Dr. Jeffrey Trent, from the National Human Genome Research Institute in Bethesda, Maryland, and colleagues investigated the known prostate susceptibility locus on chromosome 1 (HPC1) in 26 families with hereditary prostate cancer.

"We identified RNASEL by a positional cloning/candidate gene method, and show that a nonsense mutation and a mutation in an initiation codon of RNASEL segregate independently in two HPC1-linked families," the investigators report.

In contrast, RNASEL mutations were rare in individuals from control populations (1 in 144 normal controls) or from individuals with non-familial prostate cancer (2 in 258), the researchers note.

The authors speculate that the loss of RNASEL's tumor suppressor function disrupts the critical balance between hormonally regulated growth and cell death, shifting "this balance toward cell growth, creating a favorable environment for the development of prostate cancer."

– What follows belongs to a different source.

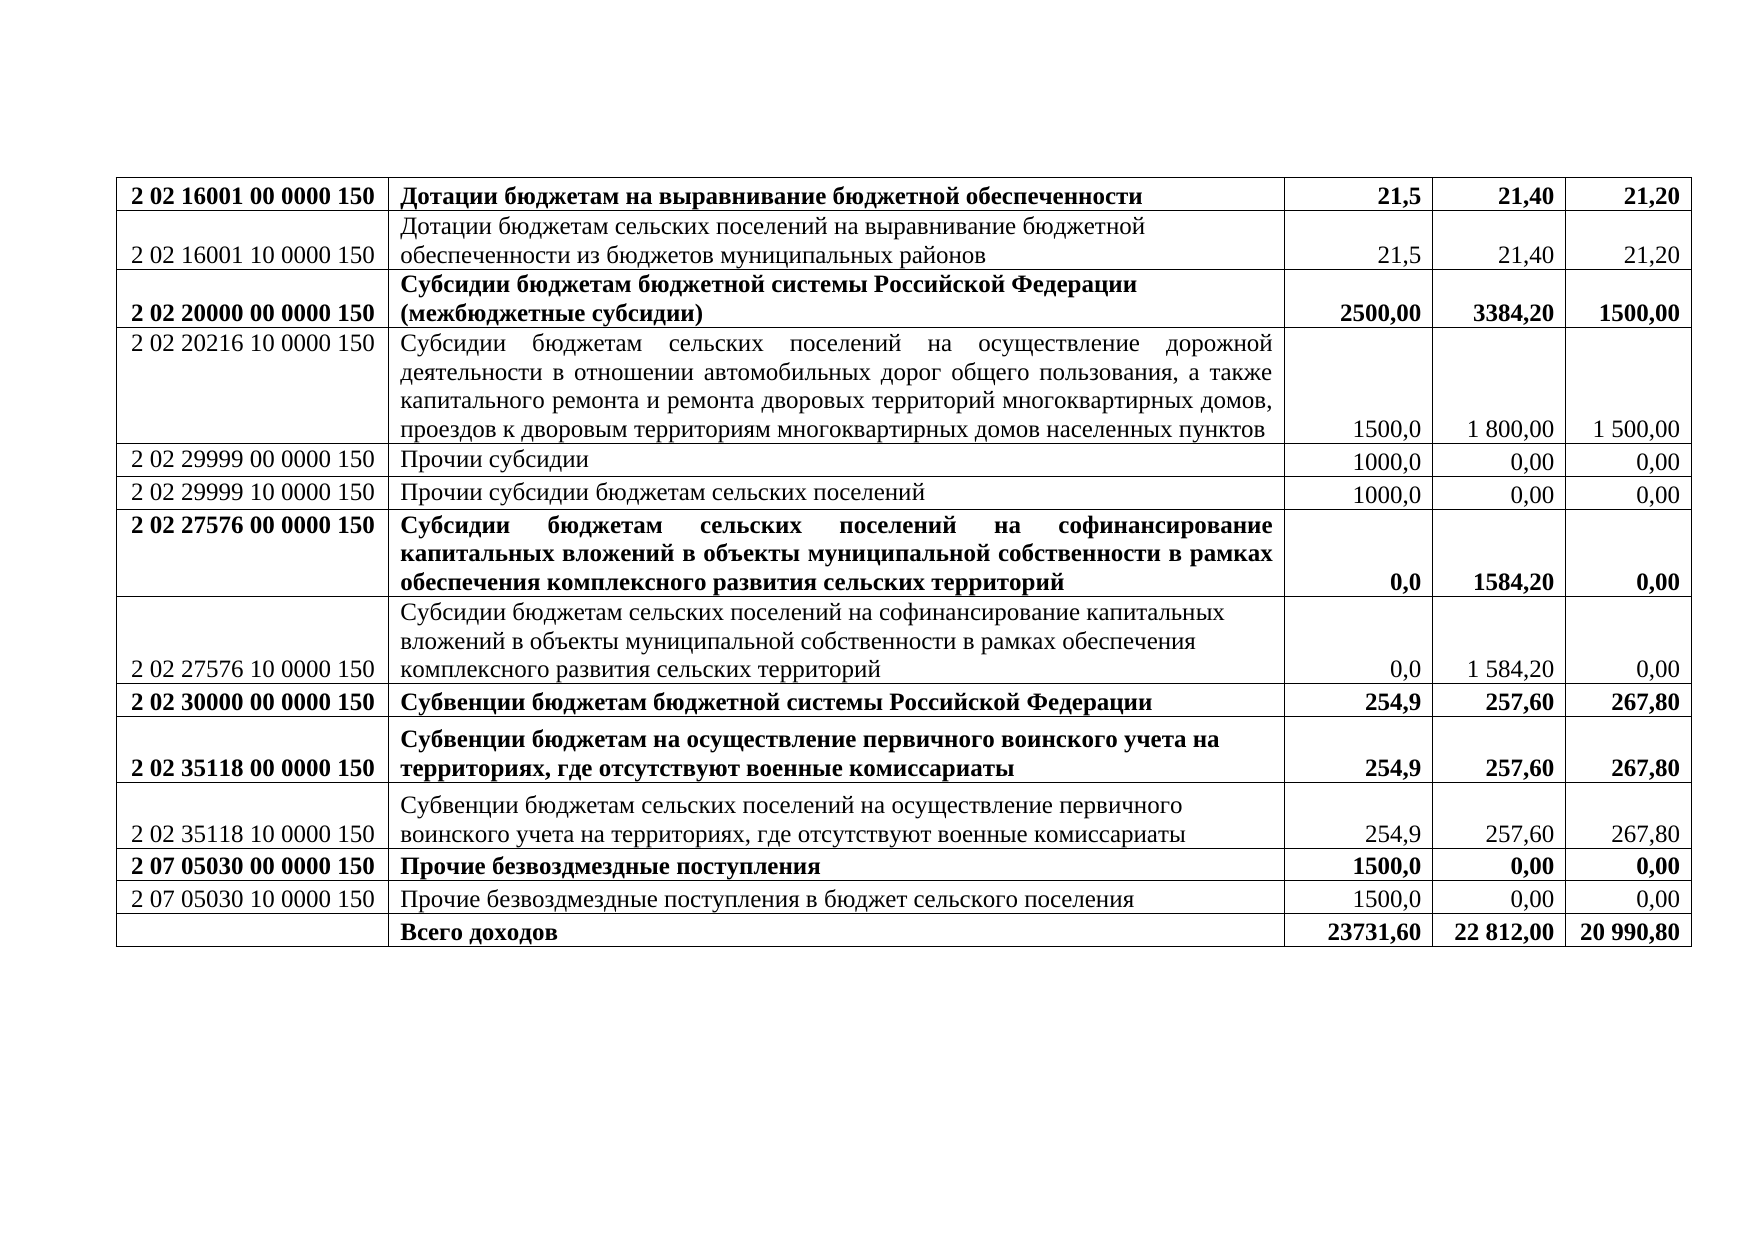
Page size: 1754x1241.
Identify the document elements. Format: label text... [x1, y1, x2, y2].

table_cell 2 02 27576 10 0000 150 [117, 597, 388, 683]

"I think the most interesting part clinically is the finding (preliminary but interesting) that all of the men in our study who had a mutation in RNASEL that inactivated the protein had clinically significant disease," Dr. Trent told Reuters Health. "The point being, it is possible this gene will play some role in the clinical course of the disease (accelerating it) and may 'target' men likely to have advanced disease."

"Many groups are already at work attempting to define the fraction of hereditary prostate cancer cases which show a change in the RNASEL gene," Dr. Trent added. "If this finding is similar to others in this era of finding 'modifier' genes, then it will take a large effort to provide definitive evidence."

"These findings could be significant," the authors conclude, "as the identification of germline mutations in this gene could lead to early diagnosis and therapeutic approaches for prostate cancer cases linked to HPC1."